What is Methamphetamine (Meth)?
Methamphetamine is an addictive stimulant that takes the form of a white, odorless powder. Meth is the most common name for methamphetamine but it is also known as crystal, chalk, and ice. It can be abused in several forms including orally, smoked, snorted or dissolved. Methamphetamine’s effects happen quickly, creating an intense high that fades fast. This results in repeated uses to try to achieve the same result.
Methamphetamine sometimes has medical merit as a treatment for ADHD and other conditions, but in these cases it is prescribed at a very low dose. It is prescribed by doctors rarely because of the high potential for abuse.
What are the symptoms of methamphetamine use?
Methamphetamine increases the levels of dopamine in the brain, leading to immediate feelings of pleasure and euphoria.
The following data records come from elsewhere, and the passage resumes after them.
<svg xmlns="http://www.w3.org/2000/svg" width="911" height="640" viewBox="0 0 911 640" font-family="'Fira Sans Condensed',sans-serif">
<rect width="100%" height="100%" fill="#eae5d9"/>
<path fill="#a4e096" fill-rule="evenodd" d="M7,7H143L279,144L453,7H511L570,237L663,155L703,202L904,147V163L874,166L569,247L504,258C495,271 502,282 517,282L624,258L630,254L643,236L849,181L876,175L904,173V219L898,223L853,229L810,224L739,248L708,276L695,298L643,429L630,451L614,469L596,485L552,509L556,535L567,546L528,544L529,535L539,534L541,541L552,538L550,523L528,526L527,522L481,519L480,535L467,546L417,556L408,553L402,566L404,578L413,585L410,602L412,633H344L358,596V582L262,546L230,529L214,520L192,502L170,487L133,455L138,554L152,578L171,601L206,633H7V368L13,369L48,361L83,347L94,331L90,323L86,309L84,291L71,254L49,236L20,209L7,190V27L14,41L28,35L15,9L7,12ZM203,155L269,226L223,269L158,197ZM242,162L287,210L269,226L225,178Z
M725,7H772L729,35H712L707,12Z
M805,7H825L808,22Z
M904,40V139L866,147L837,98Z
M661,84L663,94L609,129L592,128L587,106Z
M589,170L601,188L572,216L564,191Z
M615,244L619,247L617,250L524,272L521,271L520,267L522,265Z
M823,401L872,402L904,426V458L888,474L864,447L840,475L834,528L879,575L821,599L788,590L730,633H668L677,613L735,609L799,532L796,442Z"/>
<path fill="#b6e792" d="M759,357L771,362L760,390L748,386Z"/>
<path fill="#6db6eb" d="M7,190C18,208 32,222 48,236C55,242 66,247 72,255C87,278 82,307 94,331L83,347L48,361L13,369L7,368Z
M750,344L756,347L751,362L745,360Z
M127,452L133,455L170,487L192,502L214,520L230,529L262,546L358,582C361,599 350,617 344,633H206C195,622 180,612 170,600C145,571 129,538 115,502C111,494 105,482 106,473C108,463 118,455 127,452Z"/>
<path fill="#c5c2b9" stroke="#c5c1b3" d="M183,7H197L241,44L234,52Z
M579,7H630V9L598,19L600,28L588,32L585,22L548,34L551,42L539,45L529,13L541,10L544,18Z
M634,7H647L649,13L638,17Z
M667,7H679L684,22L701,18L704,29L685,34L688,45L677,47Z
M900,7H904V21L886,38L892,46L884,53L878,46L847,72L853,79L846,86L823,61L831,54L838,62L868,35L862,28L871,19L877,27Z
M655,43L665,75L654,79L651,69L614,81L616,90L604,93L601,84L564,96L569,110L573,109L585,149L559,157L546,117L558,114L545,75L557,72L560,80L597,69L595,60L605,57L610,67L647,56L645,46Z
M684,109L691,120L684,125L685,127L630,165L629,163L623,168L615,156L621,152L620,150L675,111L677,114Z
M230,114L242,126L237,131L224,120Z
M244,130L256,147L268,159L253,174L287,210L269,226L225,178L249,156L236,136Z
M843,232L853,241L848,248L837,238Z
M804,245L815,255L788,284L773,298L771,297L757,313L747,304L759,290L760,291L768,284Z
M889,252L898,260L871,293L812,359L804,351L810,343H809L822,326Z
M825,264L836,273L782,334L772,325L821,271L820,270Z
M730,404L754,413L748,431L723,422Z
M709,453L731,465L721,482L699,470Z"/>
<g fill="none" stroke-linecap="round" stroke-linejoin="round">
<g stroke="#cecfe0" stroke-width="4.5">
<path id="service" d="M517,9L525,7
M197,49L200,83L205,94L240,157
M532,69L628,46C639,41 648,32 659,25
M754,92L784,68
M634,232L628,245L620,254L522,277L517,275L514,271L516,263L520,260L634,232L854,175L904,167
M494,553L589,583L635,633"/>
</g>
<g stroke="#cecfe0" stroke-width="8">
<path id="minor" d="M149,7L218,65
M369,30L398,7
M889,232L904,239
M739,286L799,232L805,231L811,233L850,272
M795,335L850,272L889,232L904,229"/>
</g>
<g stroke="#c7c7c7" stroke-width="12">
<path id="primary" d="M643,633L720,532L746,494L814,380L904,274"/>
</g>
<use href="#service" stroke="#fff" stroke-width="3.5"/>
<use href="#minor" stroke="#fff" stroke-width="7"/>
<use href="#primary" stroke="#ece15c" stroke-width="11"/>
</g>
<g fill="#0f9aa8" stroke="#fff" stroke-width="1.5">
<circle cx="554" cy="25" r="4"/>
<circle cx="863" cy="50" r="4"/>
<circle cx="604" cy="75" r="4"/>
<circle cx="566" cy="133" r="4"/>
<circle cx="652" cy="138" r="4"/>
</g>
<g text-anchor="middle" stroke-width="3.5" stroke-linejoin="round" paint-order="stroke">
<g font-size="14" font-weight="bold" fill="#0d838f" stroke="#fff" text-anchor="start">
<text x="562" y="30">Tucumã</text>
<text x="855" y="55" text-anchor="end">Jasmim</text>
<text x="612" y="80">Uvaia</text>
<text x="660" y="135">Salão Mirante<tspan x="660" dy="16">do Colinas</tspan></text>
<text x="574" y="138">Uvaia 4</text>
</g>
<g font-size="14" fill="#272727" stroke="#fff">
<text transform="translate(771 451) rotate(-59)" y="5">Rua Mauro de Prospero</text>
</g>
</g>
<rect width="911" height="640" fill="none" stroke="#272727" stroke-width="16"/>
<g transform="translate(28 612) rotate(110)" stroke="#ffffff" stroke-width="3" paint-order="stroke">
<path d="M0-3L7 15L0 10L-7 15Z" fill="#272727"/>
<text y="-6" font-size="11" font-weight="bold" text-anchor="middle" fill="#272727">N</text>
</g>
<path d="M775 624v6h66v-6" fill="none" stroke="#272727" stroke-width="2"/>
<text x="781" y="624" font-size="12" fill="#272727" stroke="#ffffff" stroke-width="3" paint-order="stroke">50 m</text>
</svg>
Methamphetamine’s intense reaction is sometimes called a “flash” or a “rush” and trying to achieve the same level of reaction leads to addiction.
There are many physical symptoms of taking meth:
- Increased wakefulness
- Increased physical activity
- Decreased appetite
- Increased respiration
- Rapid heart rate
- Irregular heartbeat
- Increased blood pressure
- Increased body temperature
People addicted to meth also exhibit physical symptoms that are more visible on the body and are harder to cover up. These symptoms include:
- Extreme weight loss
- Severe dental problems (“meth mouth”)
- Skin sores caused by scratching
Excessive meth leads to harmful and disruptive mental symptoms. These conditions can alter judgement and inhibition and can lead people to make risky decisions.
Some of these symptoms include:
- Mood disturbances
- Violent behavior
- Visual and auditory hallucinations
People who abuse methamphetamine have a high risk of contracting infectious diseases such as HIV and hepatitis B and C. These dangerous diseases can be easily passed through unsanitary needle use and through unprotected sex. Continuing to abuse methamphetamine after contracting HIV/AIDS, can result in the faster progression of its consequences.
For more information on the risks of contracting and spreading HIV/AIDS through substance abuse, visit AIDS.gov.
Although there are medications that exist that treat the surface causes of addiction, there are no medications that treat the effects of meth or that keep people from using the drug. The best treatment option for someone with a methamphetamine addiction is behavioral therapy. Behavioral therapy programs focus on identifying causes of addiction and modifying an addict’s lifestyle and environment to dissuade the person from using again.
Below are some examples of behavioral therapy programs:
- The Matrix Model: This 16-week behavioral therapy treatment combines behavioral therapy, family education, individual counseling, 12-step support, drug testing and encouragement. This combination of therapies is very effective in reducing methamphetamine abuse.
- Motivational Incentives: Programs use motivational incentives to keep patients on right path and in treatments. The incentives are prizes or vouchers that are rewarded to patients as they reach sobriety milestones in their therapy. Patients are given urine tests that determine if they have maintained sobriety. The prizes are usually points or chips that can be exchanged for more valuable things. This approach is widely used in therapies and rehabilitation centers and has been proven very effective.
- Cognitive-behavioral therapy: This therapy is most helpful when used alongside other methods. This method helps prevent relapse by educating the patients on addiction and helping them identify the triggers in their lives that lead them to taking drugs. Solutions and coping methods are offered on an individualized level so that steps can be taken to avoid triggers when they appear. Addiction stems from a wide variety of risk and environmental factors, but this method aims to aid patients realize that they can beat the addiction and be in control of their actions.
- Therapeutic Communities: Therapeutic communities or residential programs are rehabilitation centers where people suffering from addiction can stay for extended periods of time to get active treatment. Here, patients are surrounded by support from doctors, staff and other patients. These centers often also provide supportive services that help recovering addicts reintegrate back into society when their stay is over.
- Recovery Support Groups: Local support programs like Crystal Meth Anonymous are good resources for people who want the support of others but cannot afford to go to a residential community. Support groups often utilize motivational incentives and 12-step programs to encourage sobriety. Participants are encouraged to share open conversations about addiction and encourage one another’s journey. To find a Crystal Meth Anonymous group in your area, use the organization’s website to find a local meeting.
Although behavioral interventions are proven to be effective, the most effective treatment is the integration of more than one approach into healthy and positive lifestyle changes.
If you are seeking help for a methamphetamine addiction and want to find behavioral health treatment services, the Substance Abuse and Mental Health Services Administration has a locator that allows you to search for treatment facilities in your area.